Unlike for so many of
the protestors arraigned recently in Baltimore, in my son’s case, bail wasn’t
needed. After 24 hours, we left the Courthouse, all charges (riding a bike on a
sidewalk, petty drug possession, and violation of park curfew) dismissed for
“time served.” We escaped, but families like the ones I met in the Schermerhorn
Courthouse are treated every single day as less than citizens, made to realize,
in a brutal and direct way, that they have diminished control over their
future.
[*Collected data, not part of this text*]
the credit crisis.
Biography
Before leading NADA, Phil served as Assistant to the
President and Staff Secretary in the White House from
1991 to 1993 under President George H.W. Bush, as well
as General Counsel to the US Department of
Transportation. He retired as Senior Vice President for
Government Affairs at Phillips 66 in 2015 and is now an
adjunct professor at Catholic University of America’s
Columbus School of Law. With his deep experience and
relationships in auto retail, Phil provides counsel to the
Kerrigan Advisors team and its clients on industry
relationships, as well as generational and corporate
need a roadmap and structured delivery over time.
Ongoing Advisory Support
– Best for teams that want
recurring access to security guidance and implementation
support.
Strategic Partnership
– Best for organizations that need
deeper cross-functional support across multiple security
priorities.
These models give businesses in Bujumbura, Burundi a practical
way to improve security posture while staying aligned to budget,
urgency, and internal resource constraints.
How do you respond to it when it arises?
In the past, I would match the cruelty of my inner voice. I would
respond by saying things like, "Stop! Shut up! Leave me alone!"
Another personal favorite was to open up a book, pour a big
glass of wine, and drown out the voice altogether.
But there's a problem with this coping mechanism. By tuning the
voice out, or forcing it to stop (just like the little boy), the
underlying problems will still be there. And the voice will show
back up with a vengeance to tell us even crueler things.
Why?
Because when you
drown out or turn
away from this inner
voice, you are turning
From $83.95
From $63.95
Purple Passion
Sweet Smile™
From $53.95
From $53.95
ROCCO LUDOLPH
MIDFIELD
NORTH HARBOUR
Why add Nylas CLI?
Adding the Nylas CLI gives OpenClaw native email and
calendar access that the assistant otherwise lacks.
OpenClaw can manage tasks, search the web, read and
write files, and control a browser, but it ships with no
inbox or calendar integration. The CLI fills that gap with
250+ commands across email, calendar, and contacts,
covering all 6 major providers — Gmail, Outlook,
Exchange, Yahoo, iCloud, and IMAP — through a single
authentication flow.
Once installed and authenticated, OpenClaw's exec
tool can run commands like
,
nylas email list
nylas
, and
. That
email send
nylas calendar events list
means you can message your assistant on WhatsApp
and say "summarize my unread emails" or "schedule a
Parents know all too well the anxiety of feeling they cannot even keep
their children safe, much less hope for a decent education and good jobs. Just
for a moment I shared their fate and had to bear the burden of this intense
feeling of helplessness, but thankfully, my son and I were able to walk
away.
Most of what white
Americans hear, see, and read is framed by the dominant media with its racist
and classist assumptions about the sanctity of property and respect for the
law, a position that disavows state violence while highlighting the violence of
protestors and “rioters.” The media framing of Toya Graham’s actions are a case
in point. How can we begin to understand the conditions of life in Black
America without hearing from those directly affected and trying to understand
their perspectives?
To ignore the daily
conditions of life for non-white and poor Americans is a national crime. My
experience with the police state in New York City has profoundly affected how I
have understood events in Baltimore in response to the murder of Freddie Gray,
and the many other black lives lost this year (and every year) to police
violence. Because of my experience, the physical violence of incarceration and
the emotional violence inflicted on families are now a little closer for me in
my imagination. Having experienced police power more directly, even though only
for a short moment, the irruption of the anger of those who live within this
“other America” seems to me viscerally clear and compelling. These are the
responses from the depths of America’s gulag.